Fannie, Freddie may fade away, but will the 30-year mortgage?by Tim Manni
There was a really interesting article written by Binyamin Appelbaum in the New York Times yesterday titled “Without Loan Giants, 30-Year Mortgage May Fade Away.” There has certainly been a lot of chatter about the possible disappearance of the 30-year mortgage given the pending Fannie, Freddie reform. Appelbaum not only delved into why the long-term loan may disappear, but also the impact to our mortgage market.
What would a non-GSE mortgage market be like?
For starters, explains Appelbaum:
Interest rates would rise for most borrowers, but urban and rural residents could see sharper increases than the coveted customers in the suburbs.
Lenders could charge fees for popular features now taken for granted, like the ability to “lock in” an interest rate weeks or months before taking out a loan.
Also, the idea that borrowers nationwide could apply for similar loans with similar costs and standards wouldn’t likely exist. The mortgage-lending landscape would be comprised of far more localized lending with varying terms and qualification standards.

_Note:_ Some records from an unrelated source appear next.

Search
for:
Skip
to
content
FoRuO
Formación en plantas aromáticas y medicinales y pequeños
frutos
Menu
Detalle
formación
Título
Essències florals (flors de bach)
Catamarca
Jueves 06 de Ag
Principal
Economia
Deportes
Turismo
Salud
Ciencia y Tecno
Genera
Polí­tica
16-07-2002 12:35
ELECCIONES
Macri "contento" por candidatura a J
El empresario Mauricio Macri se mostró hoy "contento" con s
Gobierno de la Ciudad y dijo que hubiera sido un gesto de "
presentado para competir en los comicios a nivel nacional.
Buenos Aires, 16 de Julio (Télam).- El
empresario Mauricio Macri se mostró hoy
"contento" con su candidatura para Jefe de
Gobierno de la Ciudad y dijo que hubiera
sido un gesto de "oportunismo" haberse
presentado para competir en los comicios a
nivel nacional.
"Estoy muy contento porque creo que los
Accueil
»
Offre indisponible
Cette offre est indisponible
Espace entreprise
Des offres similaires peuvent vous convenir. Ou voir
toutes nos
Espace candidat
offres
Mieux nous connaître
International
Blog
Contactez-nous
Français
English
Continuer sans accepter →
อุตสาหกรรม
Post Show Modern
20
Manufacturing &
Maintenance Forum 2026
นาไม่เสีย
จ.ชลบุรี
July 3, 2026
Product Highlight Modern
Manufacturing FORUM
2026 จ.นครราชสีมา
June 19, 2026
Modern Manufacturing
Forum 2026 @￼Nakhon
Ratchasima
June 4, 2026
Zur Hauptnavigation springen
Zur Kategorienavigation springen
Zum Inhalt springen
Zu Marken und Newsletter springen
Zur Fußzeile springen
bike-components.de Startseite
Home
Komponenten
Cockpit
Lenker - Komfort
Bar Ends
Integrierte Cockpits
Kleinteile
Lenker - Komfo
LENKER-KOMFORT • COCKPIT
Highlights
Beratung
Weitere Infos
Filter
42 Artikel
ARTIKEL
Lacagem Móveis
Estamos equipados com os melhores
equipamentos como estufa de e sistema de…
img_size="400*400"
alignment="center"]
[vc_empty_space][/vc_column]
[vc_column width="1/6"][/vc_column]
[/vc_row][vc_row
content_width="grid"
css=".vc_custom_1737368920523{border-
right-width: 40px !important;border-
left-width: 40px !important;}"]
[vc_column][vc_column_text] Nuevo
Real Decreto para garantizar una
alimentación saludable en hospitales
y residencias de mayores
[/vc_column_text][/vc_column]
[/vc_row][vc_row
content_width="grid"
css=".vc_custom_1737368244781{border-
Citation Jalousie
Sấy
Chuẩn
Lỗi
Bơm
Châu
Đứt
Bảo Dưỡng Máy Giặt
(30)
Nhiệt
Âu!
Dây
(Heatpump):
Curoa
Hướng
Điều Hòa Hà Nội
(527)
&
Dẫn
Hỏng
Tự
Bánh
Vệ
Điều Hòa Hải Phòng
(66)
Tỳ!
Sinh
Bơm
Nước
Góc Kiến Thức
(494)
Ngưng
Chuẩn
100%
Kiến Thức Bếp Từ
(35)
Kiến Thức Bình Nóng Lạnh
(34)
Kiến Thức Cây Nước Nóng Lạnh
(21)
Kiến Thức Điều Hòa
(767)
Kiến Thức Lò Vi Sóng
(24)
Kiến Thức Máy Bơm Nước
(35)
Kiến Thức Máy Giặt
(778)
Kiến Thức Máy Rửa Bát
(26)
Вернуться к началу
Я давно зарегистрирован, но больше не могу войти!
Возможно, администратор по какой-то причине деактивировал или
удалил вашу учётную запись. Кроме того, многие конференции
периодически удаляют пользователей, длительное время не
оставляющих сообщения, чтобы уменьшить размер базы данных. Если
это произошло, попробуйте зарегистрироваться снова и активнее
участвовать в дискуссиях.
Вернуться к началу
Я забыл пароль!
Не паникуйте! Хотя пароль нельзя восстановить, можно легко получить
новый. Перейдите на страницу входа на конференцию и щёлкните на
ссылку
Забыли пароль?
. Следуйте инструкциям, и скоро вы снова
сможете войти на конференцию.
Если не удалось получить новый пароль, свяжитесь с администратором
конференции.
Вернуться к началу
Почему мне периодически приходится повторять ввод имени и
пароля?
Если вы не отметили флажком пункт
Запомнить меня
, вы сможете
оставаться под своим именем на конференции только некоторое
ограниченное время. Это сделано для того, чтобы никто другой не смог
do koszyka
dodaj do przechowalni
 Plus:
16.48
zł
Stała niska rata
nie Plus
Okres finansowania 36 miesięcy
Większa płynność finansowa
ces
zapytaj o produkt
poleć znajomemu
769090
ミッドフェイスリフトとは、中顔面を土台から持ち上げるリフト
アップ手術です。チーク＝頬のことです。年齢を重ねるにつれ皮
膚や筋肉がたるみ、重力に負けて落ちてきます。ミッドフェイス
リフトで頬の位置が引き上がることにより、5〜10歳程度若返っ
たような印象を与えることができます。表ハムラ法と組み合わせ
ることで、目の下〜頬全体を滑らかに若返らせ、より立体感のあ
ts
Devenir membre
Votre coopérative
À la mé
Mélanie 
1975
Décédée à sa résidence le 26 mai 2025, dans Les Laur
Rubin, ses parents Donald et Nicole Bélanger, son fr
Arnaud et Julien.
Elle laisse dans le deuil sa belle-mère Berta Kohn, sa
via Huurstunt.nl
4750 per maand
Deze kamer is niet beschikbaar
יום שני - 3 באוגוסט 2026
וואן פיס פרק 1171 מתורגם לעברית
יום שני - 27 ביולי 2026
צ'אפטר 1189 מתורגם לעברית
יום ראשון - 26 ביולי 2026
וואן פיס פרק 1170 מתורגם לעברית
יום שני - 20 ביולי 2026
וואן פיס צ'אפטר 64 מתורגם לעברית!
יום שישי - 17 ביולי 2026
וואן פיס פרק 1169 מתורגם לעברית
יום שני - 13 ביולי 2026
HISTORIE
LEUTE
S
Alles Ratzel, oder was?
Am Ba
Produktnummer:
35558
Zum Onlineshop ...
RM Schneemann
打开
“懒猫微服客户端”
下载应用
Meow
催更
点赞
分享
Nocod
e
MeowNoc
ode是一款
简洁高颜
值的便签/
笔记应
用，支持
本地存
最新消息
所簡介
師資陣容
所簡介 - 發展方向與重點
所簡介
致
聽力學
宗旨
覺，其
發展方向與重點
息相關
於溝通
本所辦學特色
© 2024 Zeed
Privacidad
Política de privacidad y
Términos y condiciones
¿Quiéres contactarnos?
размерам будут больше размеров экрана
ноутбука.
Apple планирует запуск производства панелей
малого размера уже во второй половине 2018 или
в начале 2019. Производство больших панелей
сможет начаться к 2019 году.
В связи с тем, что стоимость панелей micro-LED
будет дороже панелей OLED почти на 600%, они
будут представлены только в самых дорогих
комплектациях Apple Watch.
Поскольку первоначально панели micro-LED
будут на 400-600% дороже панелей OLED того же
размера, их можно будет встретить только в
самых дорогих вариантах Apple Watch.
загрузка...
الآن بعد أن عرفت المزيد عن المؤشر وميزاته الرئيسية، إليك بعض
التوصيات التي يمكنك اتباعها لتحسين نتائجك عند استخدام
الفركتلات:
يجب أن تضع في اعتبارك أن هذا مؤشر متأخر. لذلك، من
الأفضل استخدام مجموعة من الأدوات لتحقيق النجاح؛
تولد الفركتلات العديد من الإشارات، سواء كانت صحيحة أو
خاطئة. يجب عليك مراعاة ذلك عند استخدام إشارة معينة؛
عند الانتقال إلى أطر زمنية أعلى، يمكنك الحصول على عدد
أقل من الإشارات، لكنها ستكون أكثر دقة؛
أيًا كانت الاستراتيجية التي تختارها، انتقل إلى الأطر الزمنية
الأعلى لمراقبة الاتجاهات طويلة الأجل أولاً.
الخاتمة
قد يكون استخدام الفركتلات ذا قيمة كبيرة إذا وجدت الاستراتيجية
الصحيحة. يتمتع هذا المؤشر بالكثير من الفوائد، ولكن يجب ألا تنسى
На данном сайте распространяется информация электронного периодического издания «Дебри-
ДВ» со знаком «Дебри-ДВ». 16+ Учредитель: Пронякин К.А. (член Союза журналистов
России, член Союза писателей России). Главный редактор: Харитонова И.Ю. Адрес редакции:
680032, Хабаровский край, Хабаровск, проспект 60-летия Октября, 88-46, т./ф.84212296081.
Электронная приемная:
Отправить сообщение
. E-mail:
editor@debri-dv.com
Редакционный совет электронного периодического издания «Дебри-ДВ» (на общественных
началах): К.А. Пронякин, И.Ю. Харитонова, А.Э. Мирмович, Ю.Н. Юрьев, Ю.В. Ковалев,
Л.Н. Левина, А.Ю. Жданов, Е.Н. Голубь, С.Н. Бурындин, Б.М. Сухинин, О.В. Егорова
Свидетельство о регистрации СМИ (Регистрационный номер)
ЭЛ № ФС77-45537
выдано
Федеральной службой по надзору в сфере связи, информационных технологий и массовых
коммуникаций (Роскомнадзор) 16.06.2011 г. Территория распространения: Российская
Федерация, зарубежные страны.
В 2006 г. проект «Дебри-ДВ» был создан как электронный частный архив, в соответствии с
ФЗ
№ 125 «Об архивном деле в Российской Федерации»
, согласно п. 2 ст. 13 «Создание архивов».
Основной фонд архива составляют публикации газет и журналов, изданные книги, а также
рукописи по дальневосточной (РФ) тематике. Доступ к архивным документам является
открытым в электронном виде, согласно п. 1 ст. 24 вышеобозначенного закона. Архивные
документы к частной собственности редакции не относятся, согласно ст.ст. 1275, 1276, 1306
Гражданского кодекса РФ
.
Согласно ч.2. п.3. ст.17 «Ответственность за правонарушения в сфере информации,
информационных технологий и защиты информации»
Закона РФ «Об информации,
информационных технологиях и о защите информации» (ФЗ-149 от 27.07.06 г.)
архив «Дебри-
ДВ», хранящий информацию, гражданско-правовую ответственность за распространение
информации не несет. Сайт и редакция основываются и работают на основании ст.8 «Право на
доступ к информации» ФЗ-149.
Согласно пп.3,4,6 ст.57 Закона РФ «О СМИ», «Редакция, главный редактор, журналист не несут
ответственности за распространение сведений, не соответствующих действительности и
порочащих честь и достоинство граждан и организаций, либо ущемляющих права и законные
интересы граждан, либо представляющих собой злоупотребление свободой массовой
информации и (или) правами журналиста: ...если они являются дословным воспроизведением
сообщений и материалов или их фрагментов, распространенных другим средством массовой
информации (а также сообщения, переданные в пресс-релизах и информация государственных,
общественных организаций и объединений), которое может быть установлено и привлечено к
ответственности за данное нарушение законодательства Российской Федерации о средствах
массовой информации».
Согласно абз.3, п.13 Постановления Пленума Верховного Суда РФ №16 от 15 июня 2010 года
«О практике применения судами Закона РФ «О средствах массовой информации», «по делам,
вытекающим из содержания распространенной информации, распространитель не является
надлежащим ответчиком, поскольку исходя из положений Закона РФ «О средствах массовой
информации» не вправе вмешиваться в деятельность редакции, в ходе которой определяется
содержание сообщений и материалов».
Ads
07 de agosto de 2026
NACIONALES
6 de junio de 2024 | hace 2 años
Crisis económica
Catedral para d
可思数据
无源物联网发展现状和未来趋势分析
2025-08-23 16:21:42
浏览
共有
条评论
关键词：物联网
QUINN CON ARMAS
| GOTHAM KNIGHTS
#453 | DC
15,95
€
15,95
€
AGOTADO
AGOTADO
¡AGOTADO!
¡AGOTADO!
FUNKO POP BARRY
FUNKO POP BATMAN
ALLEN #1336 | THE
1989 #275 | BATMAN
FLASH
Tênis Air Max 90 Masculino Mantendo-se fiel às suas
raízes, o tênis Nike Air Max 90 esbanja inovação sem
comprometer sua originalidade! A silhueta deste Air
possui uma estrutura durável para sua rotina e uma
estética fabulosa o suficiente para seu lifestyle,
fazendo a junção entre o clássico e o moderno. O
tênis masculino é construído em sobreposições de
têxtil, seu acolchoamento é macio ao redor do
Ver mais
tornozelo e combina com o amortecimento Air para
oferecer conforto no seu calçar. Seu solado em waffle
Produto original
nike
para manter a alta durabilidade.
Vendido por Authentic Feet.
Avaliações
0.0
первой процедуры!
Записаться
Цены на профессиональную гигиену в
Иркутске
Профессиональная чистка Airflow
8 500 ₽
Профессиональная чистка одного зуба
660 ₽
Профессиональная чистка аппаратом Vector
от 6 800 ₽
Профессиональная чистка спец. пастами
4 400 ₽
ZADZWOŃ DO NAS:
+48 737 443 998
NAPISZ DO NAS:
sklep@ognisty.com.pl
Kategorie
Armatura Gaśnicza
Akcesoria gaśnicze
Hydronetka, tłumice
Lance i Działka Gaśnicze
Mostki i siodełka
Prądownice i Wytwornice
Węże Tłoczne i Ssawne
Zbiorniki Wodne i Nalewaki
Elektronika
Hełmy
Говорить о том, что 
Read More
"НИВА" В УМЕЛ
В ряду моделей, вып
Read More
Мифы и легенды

What’s not to like about the 30-year mortgage?
For starters, the loan term is too long. Consider this, would you want to lend money to someone with the agreement that they won’t have to pay you back in full for 30 years? If it wasn’t for entities like Fannie and Freddie who provided an implicit guarantee against loss, would lenders really be interested?
Another reason is the lack of prepayment penalties. The obvious draw of lending someone money over such a long period of time is that you’ll be collecting interest over the entire term of the loan. Presently, borrowers can prepay or repay these loans at anytime with little to no consequences. If the 30-year loan remains outside the present Fannie, Freddie arrangement, you can be sure that interest rates will spike as a result.
But will the 30-year mortgage ever really “fade away”?
I guess that all depend on Fannie and/or Freddie or some entity similar to it. If that piece of the puzzle isn’t there to buy these loans off the books of lenders so they can go out and lend more money elsewhere, if there isn’t some form of backstop against loss, then hey, yeah, maybe 30-year loans will fade away. But the thing is, Americans still love the affordability and, perhaps more importantly, the security that comes with a 30-year fixed mortgage.
All this makes me think that even if Fannie Mae and/or Freddie Mac are no longer around by name, there will still be some entity, whatever the name, to replace at least part of their function so that the 30-year loan remains the staple of American mortgage lending.